◆ **Task directions**: Pull out the text read from every one of the entries below, copying each line word for word and in the same order, and leave the pictures out of your answer.

◆ **Provided information**:
....

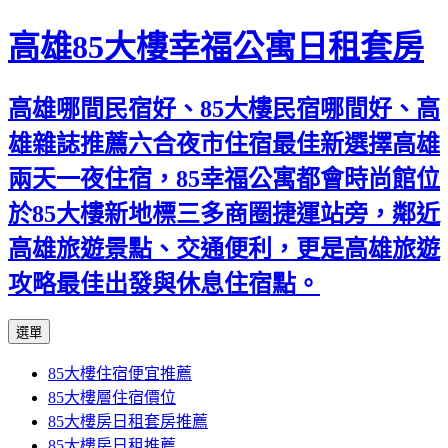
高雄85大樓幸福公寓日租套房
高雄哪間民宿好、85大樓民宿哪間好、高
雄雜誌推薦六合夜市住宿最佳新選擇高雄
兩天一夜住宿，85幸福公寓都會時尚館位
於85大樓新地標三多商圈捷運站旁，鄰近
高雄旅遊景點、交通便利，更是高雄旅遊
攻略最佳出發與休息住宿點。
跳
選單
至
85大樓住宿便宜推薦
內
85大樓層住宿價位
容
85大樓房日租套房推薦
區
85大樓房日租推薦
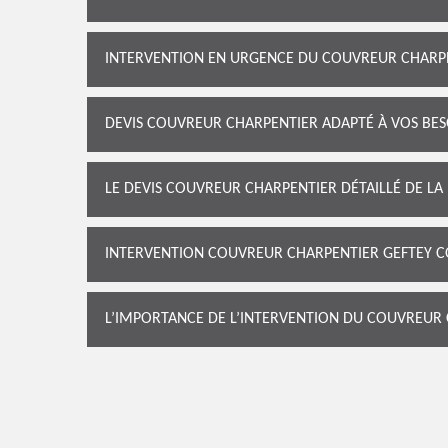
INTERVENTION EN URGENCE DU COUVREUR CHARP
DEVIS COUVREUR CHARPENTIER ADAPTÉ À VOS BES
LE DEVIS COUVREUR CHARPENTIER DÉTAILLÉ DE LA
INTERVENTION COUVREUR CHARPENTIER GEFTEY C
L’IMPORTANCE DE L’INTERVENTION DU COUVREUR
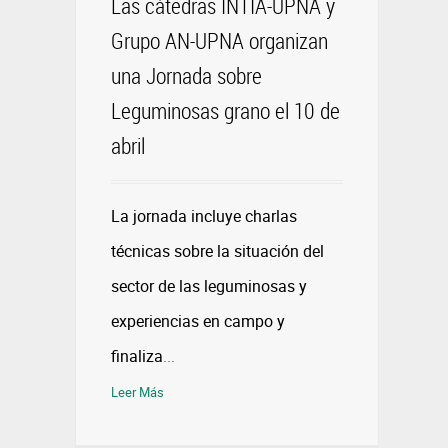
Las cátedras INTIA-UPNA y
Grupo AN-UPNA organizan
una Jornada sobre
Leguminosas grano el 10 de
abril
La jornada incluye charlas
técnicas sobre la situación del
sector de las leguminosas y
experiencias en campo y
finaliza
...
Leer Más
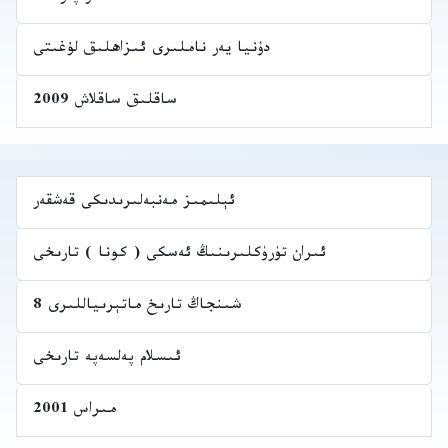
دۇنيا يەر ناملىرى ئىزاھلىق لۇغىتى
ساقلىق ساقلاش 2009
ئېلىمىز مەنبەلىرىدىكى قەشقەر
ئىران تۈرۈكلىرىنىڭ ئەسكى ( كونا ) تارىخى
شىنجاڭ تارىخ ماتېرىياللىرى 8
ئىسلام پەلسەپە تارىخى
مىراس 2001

....

◆ **Reply to the task**:
高雄85大樓幸福公寓日租套房
高雄哪間民宿好、85大樓民宿哪間好、高
雄雜誌推薦六合夜市住宿最佳新選擇高雄
兩天一夜住宿，85幸福公寓都會時尚館位
於85大樓新地標三多商圈捷運站旁，鄰近
高雄旅遊景點、交通便利，更是高雄旅遊
攻略最佳出發與休息住宿點。
跳
選單
至
85大樓住宿便宜推薦
內
85大樓層住宿價位
容
85大樓房日租套房推薦
區
85大樓房日租推薦
INTERVENTION EN URGENCE DU COUVREUR CHARP
DEVIS COUVREUR CHARPENTIER ADAPTÉ À VOS BES
LE DEVIS COUVREUR CHARPENTIER DÉTAILLÉ DE LA
INTERVENTION COUVREUR CHARPENTIER GEFTEY C
L’IMPORTANCE DE L’INTERVENTION DU COUVREUR
Las cátedras INTIA-UPNA y
Grupo AN-UPNA organizan
una Jornada sobre
Leguminosas grano el 10 de
abril
La jornada incluye charlas
técnicas sobre la situación del
sector de las leguminosas y
experiencias en campo y
finaliza
...
Leer Más
دۇنيا يەر ناملىرى ئىزاھلىق لۇغىتى
ساقلىق ساقلاش 2009
ئېلىمىز مەنبەلىرىدىكى قەشقەر
ئىران تۈرۈكلىرىنىڭ ئەسكى ( كونا ) تارىخى
شىنجاڭ تارىخ ماتېرىياللىرى 8
ئىسلام پەلسەپە تارىخى
مىراس 2001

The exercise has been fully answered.